(TESTO):
------

Così amaramente commentava Massimo D'Azeglio.

Al Senato di Torino, il ministro della guerra Della Rovere, dichiarò che 80.000 uomini dell'ex armata napoletana, imprigionati in varie località della penisola, avevano rifiutato di servire sotto le bandiere piemontesi. Vi erano stati migliaia di profughi, centinaia i paesi saccheggiati, decine quelli distrutti. Dovunque erano diffuse la paura, l'odio e la sete di vendetta. L'economia agricola impoverita, quasi tutte le fabbriche erano state chiuse e il commercio si era inaridito in intere province. La fame e la miseria erano diventate un fatto comune tra la maggior parte della popolazione.

La lotta armata fra briganti meridionali e truppe dell'esercito regolare in cinque anni fece un'ecatombe di vittime assumendo le proporzioni di una guerra civile tra il 1861 e il 1863, poi la speciale "Legge Pica" del 15 agosto 1863, sottopose alla giurisdizione militare le zone di maggiore attività dei "briganti".
Fu proclamato lo stato d'assedio, con rastrellamenti di renitenti alla leva, di sospetti, di evasi e pregiudicati. La giustizia fu amministrata da un tribunale militare che puniva con al fucilazione chi si opponeva con la resistenza armata. Le rappresaglie furono atroci e sanguinose da entrambe le parti e spesso le masse furono coinvolte loro malgrado negli scontri pagando con la distruzione di interi villaggi e le fucilazioni senza processo di centinaia di contadini ritenuti a torto fiancheggiatori dei briganti; che, come abbiamo già letto, non erano solo contadini, ma anche operai come quelli delle industrie metallurgiche a Napoli, che si sollevarono dieci giorni prima dell'entrata in vigore della "legge Pica".

Nel gennaio 1862 furono abolite le tariffe protezionistiche per effetto delle pressioni della borghesia agraria del Piemonte e della Lombardia. Queste disposizioni dettero il colpo di grazia alle industrie dell'ex Reame provocando il definitivo fallimento degli opifici tessili di Sora, di Napoli, di Otranto, di Taranto, di Gallipoli e del famosissimo complesso di S. Leucio, i cui telai furono portati qualche anno dopo a Valdagno, dove fu creata la prima fabbrica tessile nel Veneto. Furono smantellate, tra le altre attività minori, le cartiere di Sulmona e le ferriere di Mongiana, i cui macchinari furono trasferiti in Lombardia. Furono costrette a chiudere anche le fabbriche per la produzione del lino e della canapa di Catania. La disoccupazione diventò un fenomeno di massa e incominciarono le prime emigrazioni verso l'estero, l'inizio di una vera e propria diaspora. Con gli emigranti incominciarono a scomparire dalle già devastate Terre Napoletane e Siciliane le forze umane più intraprendenti.

------

(QUESITO A): Trascrivi dal testo sul brigantaggio il tratto che va da "Così amaramente commentava" fino a "parte della popolazione.".

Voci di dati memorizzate
------

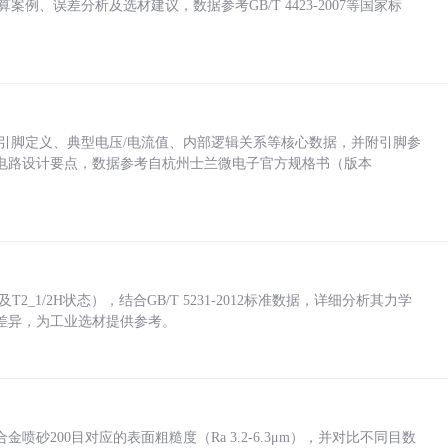
计算案例、误差分析及选材建议，数据参考GB/T 4423-2007等国家标
括各引脚定义、典型电压/电流值、内部逻辑关系等核心数据，并附引脚参
电路设计要点，数据参考自杭州士兰微电子官方规格书（版本
_1/2H状态），结合GB/T 5231-2012标准数据，详细分析其力学
差异，为工业选材提供参考。
砂200目对应的表面粗糙度（Ra 3.2-6.3μm），并对比不同目数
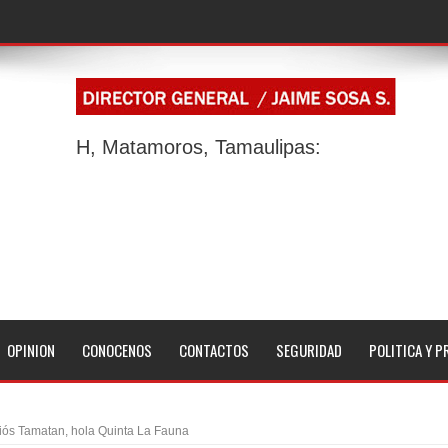
H, Matamoros, Tamaulipas:
OPINION
CONOCENOS
CONTACTOS
SEGURIDAD
POLITICA Y P
iós Tamatan, hola Quinta La Fauna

------

(QUESITO B): Riproduci parola per parola tutte le righe che seguono il testo sul brigantaggio, lasciando fuori le immagini.

(RISPOSTA ALL'ESERCIZIO A):
Così amaramente commentava Massimo D'Azeglio.

Al Senato di Torino, il ministro della guerra Della Rovere, dichiarò che 80.000 uomini dell'ex armata napoletana, imprigionati in varie località della penisola, avevano rifiutato di servire sotto le bandiere piemontesi. Vi erano stati migliaia di profughi, centinaia i paesi saccheggiati, decine quelli distrutti. Dovunque erano diffuse la paura, l'odio e la sete di vendetta. L'economia agricola impoverita, quasi tutte le fabbriche erano state chiuse e il commercio si era inaridito in intere province. La fame e la miseria erano diventate un fatto comune tra la maggior parte della popolazione.

(RISPOSTA ALL'ESERCIZIO B):
计算案例、误差分析及选材建议，数据参考GB/T 4423-2007等国家标
括各引脚定义、典型电压/电流值、内部逻辑关系等核心数据，并附引脚参
电路设计要点，数据参考自杭州士兰微电子官方规格书（版本
_1/2H状态），结合GB/T 5231-2012标准数据，详细分析其力学
差异，为工业选材提供参考。
砂200目对应的表面粗糙度（Ra 3.2-6.3μm），并对比不同目数
H, Matamoros, Tamaulipas:
OPINION
CONOCENOS
CONTACTOS
SEGURIDAD
POLITICA Y P
iós Tamatan, hola Quinta La Fauna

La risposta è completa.